Donald B. Kohn, professor of Microbiology, Immunology, Molecular Genetics and Pediatrics at UCLA, warmly greeted the news from France. "Use of the lentiviral vector is a major milestone, advancing the technology," he said. The preliminary results indicate that 15-20 percent of the patients' nerve cells received the healthy genes, and that level of efficient gene transfer "is really unprecedented for a clinical trial."
Kohn, a leader in the gene therapy field, said we don't know why effectively treating far fewer than 100 percent of the nerve cells is sufficient to change the health of a patient, but one can speculate that the number of healthy cells making the proper enzymes is adequate to rescue the patient's other defective cells.
Demand for the lentiviral vector seems destined to increase, as a number of other clinical trials involving other diseases get under way. Kohn was recently awarded a $9 million California Institute for Regenerative Medicine (CIRM) grant to develop a clinical gene therapy trial to treat sickle cell anemia using a lentivirus. He thinks the vector might also be suitable for gene therapy to treat other blood diseases and tissues in the eye.

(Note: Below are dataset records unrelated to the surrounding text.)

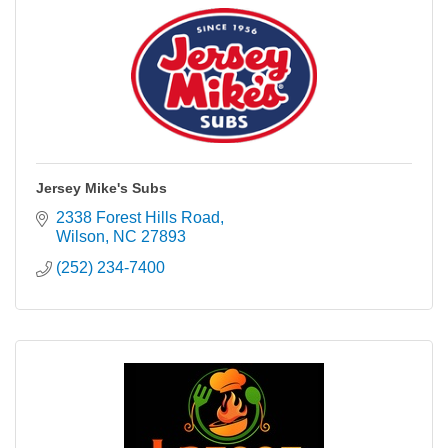
Jersey Mike's Subs
2338 Forest Hills Road
Wilson
NC
27893
(252) 234-7400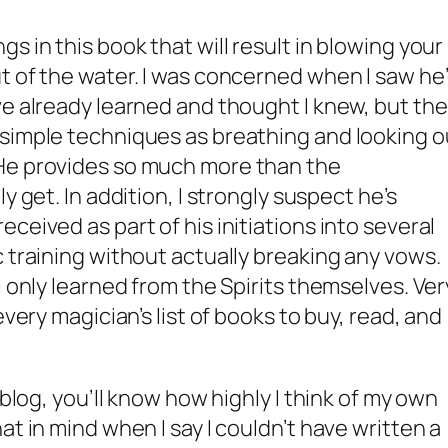
s in this book that will result in blowing your
t of the water. I was concerned when I saw he
ve already learned and thought I knew, but the
 simple techniques as breathing and looking o
He provides so much more than the
y get. In addition, I strongly suspect he’s
ceived as part of his initiations into several
 training without actually breaking any vows.
I only learned from the Spirits themselves. Ver
every magician’s list of books to buy, read, and
 blog, you’ll know how highly I think of my own
at in mind when I say I couldn’t have written a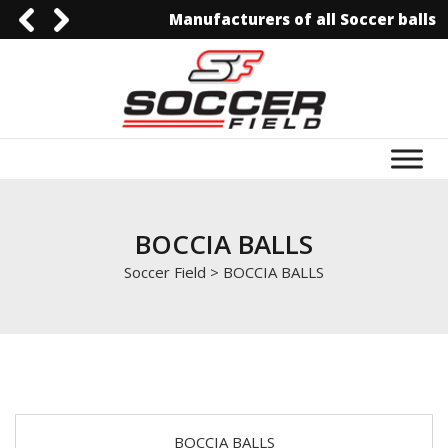
Manufacturers of all Soccer balls
0092-3006129844
0092-3006129844
info@soccerfield.pk
www.soccerfield.pk
BOCCIA BALLS
Soccer Field
>
BOCCIA BALLS
BOCCIA BALLS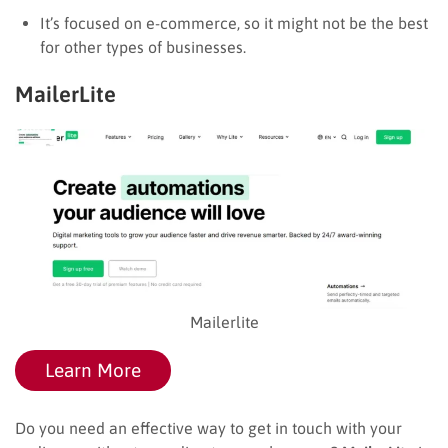
It’s focused on e-commerce, so it might not be the best
for other types of businesses.
MailerLite
Mailerlite
Learn More
Do you need an effective way to get in touch with your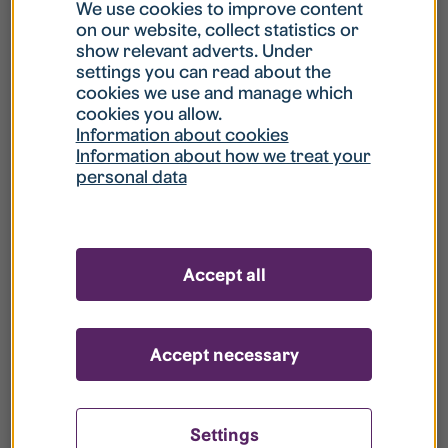
What is my username?
We use cookies to improve content
on our website, collect statistics or
show relevant adverts. Under
What do I do if my account is locked?
settings you can read about the
cookies we use and manage which
cookies you allow.
What do I do if I forget my password?
Information about cookies
Information about how we treat your
personal data
What is Guest User?
How do I remove my personal data from
Accept all
your register?
Accept necessary
Settings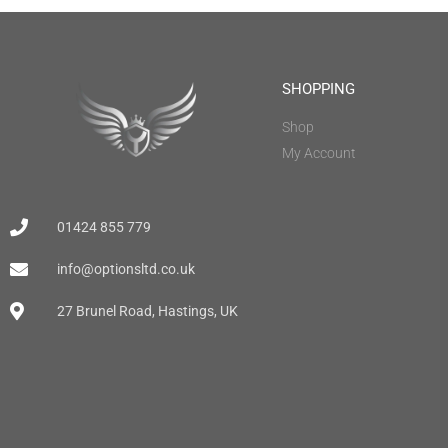
SHOPPING
Shop
My Account
01424 855 779
info@optionsltd.co.uk
27 Brunel Road, Hastings, UK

"The work done by Dr. Verma and his team at the Salk was really pioneering, representing a quantum leap forward," Kohn said. And though it took a decade to go from lab to curing patients, Kohn called that "pretty quick" to address the "learning curve and testing" necessary for human use.
Verma is aware of a number of other clinical trials using the lentiviral vector, including two in London to treat Parkinson's Disease and Retinitis Pigmentosa, an hereditary cause of blindness. In the U.S. the vector is being used to treat SCID (Bubble Boy Disease) and a number of bloodbased diseases including sickle cell and Chronic Granulomatous Disease (CGD), a group of hereditary diseases of the immune system.
Meanwhile, Amber Salzman, Eve Lapin and Rachel Salzman (now a freelance medical analyst who advises companies on diverse therapeutic areas) have an even broader agenda. They want to leverage a newborn screening initiative at the Kennedy Krieger Institute in Baltimore, MD to make it a routine requirement. Babies are not currently tested for ALD at birth and by the time it is diagnosed, it is often too late to help the children, she said. "Doctors won't screen for diseases for which they don't have known safe therapies," Salzman explained, and traditional bone marrow transplants are considered dangerous. She believes the use of gene therapy will change the treatment landscape and make routine testing worthwhile.
And while Salzman, her sisters and the French researchers all deserve major credit for the parts they have played in the ALD treatment story, Amber is quick to bring the focus back to Verma, saying it is "important that he be recognized" for both his tremendous scientific achievement and his interpersonal skills.
"He knows how to bring people together," Salzman said, marveling at Verma's particular ability to remember the names of her children and inquire about them. Not all scientists know how to get basic discoveries to patients, she said, but he can do it.